Early in 1840, the Comte de Paris set off with nearly 60 settlers to start the colony. A corvette, the Aube, would ensure that French interests were looked after. However, while the two French ships were still on their way, Lieutenant-Governor William Hobson sent a copy of the Treaty of Waitangi to the South Island, obtaining the signatures of a number of leading Maori chiefs, including Iwikau and Tikao who signed at Akaroa on May 30.

This allowed Hobson to declare British sovereignty over the South Island on the grounds of cession by the Maori. Unfortunately for the French, the Aube decided to call at the Bay of Islands before going to the South Island. This meant that they met Hobson and discussed sovereignty.

The French could not declare the South Island as their colony without confronting the British who had military reinforcements close by in Australia.

However, the French set up a naval station at Akaroa that lasted six years and nearly all of the settlers stayed on, creating a little bit of France Downunder. Plans for systematic emigration were abandoned.

"If the French had gone direct to Akaroa, instead of calling at the Bay of Islands, and especially if they had arrived in May 1840, rather than July, the British would have had quite a job dislodging them," says Tremewan.

"There were few Maori in the South Island at the time and no significant British settlements - Christchurch, Dunedin and Nelson came later - so for a short time Akaroa was the biggest European settlement there.

"The look of the world would certainly have been different if a few million French settlers had arrived. They were planning a convict settlement in the Chatham Islands, and perhaps some off-shore island could have eventually become the site of their nuclear tests.

"When the New Zealand venture failed, they were forced to take up their second option, the Marquesas Islands and Tahiti, which were much less suited to settlement. But two of the naval captains stationed at Akaroa became governors in Tahiti."

Coincidentally, it was Tremewan's brother, Philip, who commissioned Le Sud for the Wanaka Festival while the Auckland Theatre Company's Literary Unit, along with director Raymond Hawthorne, helped Armstrong with the script's development.

Given the relationship, Tremewan was quick to see the play: "It's a lively play which knowingly uses a lot of stereotypes and that is its strength.

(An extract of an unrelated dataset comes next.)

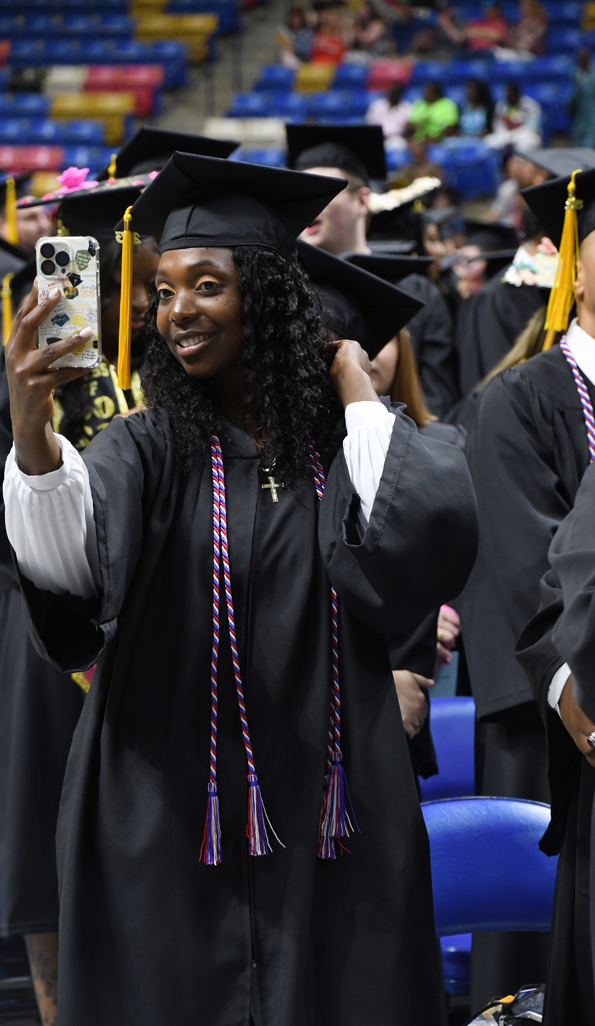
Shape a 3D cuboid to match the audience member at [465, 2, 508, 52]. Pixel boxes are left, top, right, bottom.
[{"bbox_3d":[2.145,-5.176,43.662,0.520,1.220,0.750,2,5,20],"label":"audience member"}]

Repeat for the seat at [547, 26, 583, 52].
[{"bbox_3d":[3.013,-5.137,43.444,0.480,0.700,0.500,2,5,23],"label":"seat"}]

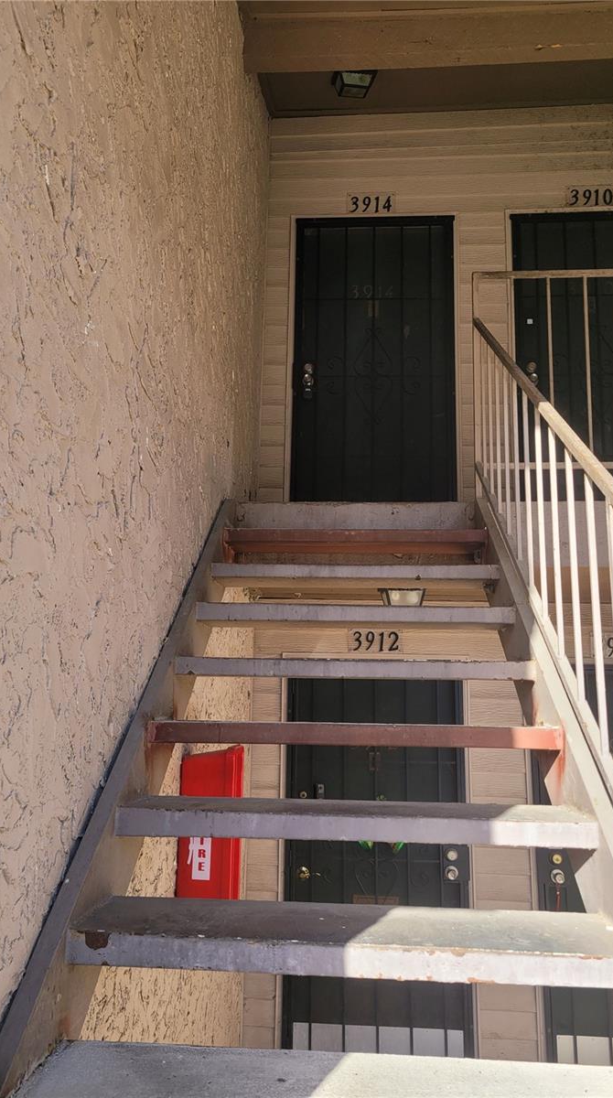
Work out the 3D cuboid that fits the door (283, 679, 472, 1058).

It's just very, very funny."

Armstrong used French Akaroa: an attempt to colonise southern New Zealand as one of several references but says most of the ideas came from his own musings. His thoughts developed more quickly when he saw a play by 18th century comic dramatist Moliere, dubbed the French Shakespeare.

"I thought about how different our literary traditions might be and then I started thinking about sport: Sir Richard Hadlee as a petanque player. I liked the idea of writing and making jokes in three languages - English, French and Maori - even though I am only fluent in English."

Describing himself as "an equal-opportunity satirist", Armstrong alters the script to make it more relevant for each city Le Sud is performed in. He says Aucklanders should expect lots of Super City jokes and quips about Rodney Hide flying his girlfriend round the world.